В предвыборной деятельности священнослужители использовали предвыборные поездки — в частности, по колхозам Харьковской области[302], а также вели агитацию с помощью «странствующих» религиозных активистов[303]. Агитация велась не только в среде религиозной общины, но и в миру — например, в Ивановской области священник вел агитацию в промышленной артели за выдвижение его кандидатуры в Верховный Совет СССР[304].
Священнослужители пытались реализовать свое право на участие в избирательных комиссиях, в частности в Ленинградской области.
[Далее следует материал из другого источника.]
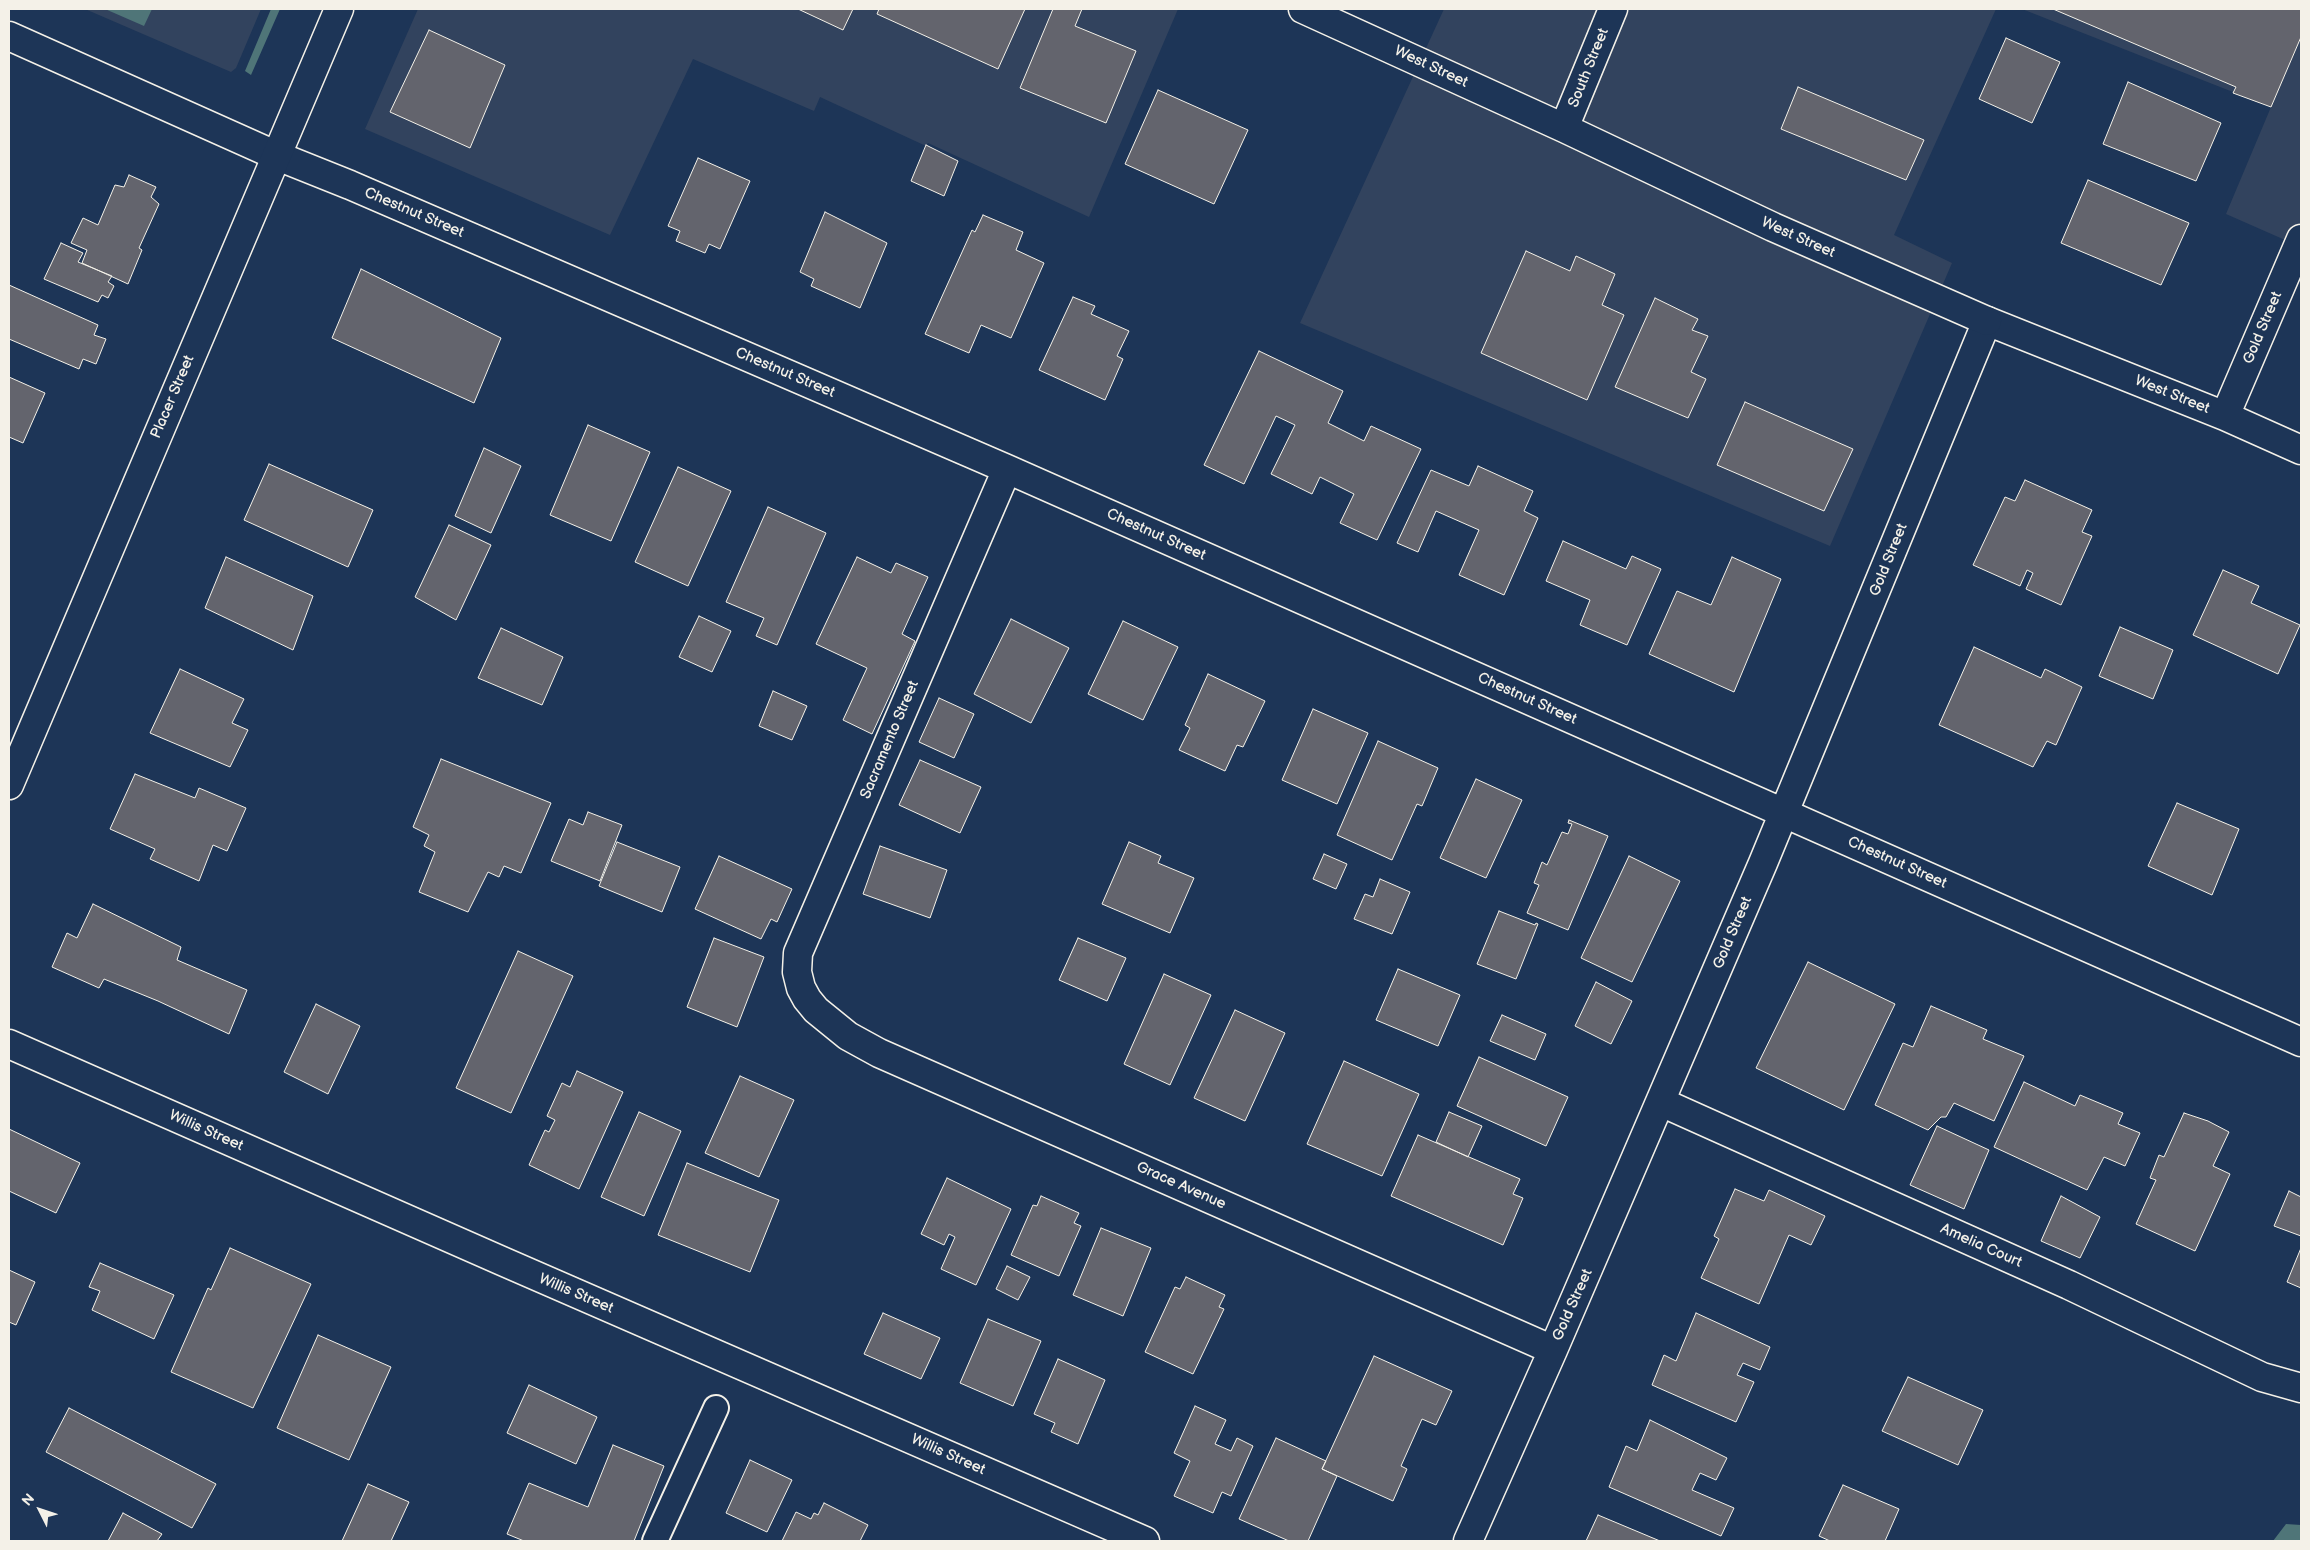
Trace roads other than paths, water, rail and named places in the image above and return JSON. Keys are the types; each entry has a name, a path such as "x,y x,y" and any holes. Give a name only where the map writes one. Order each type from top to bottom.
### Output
{"street":[{"name":"Placer Street","path":"9,785 275,155 339,9"},
{"name":"West Street","path":"1303,9 1564,128 1773,227 1988,321 2225,416 2301,450"},
{"name":"South Street","path":"1564,128 1613,9"},
{"name":"Chestnut Street","path":"9,36 275,155 359,189 1007,469 2301,1042"},
{"name":"Gold Street","path":"2225,416 2301,239"},
{"name":"Gold Street","path":"1468,1541 1661,1102 1784,813 1988,321"},
{"name":"Sacramento Street","path":"816,1010 800,988 797,972 798,953 1007,469"},
{"name":"Grace Avenue","path":"816,1010 848,1036 879,1053 1553,1350"},
{"name":"Willis Street","path":"9,1044 502,1262 1145,1541"},
{"name":"Amelia Court","path":"1661,1102 2068,1285 2262,1377 2301,1388"}],"lane":[{"path":"655,1541 716,1408"}]}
Антирелигиозная пропаганда с возмущением сообщала, что в Мирзояновском районе Южно-Казахстанской области из 125 человек, выдвинутых в участковые избирательные комиссии, 55 оказались «классово чуждыми» — особенно были представлены «сектанты, муллы, попы»[305].
Священнослужители, выдвигая своих кандидатов в депутаты, в основном преследовали цель не развить мифическую «контрреволюционную» деятельность, которую им предписывала советская пропаганда, а упрочить положение религиозных институтов: например, в Малмыжском районе Кировского края собрание церковных активистов постановило: «Чтобы церковь хорошо работала… нужно выдвинуть в Верховный Совет кандидатуру протоиерея»[306].
В то же время советские органы выявили попытки ряда священнослужителей и религиозных активистов тем или иным образом противодействовать проведению выборов — они «призывали верующих проваливать кандидатуры коммунистов»[307], агитировали против «блока коммунистов и беспартийных»[308]. В Мытищинском районе Московской области церковная группа «старалась дискредитировать кандидатуры, выставляемые в Верховный Совет»[309]. В Карелии ко дню выборов религиозные активисты приурочивали ремонт молитвенных зданий, в Грузии — организовывали религиозные процессии и массовые богослужения на кладбищах. Распространялись «письма с неба», которые пророчили близкий конец света, а с ним — и конец безбожной власти[310]. Муллы и ишан Ашхабадского района Туркменской ССР «запугивали» женщин, отвлекали их от посещения кружков по изучению избирательного закона. В Уфе были распущены слухи, что «большевики к выборам не подготовились, и выборы не состоятся»[311].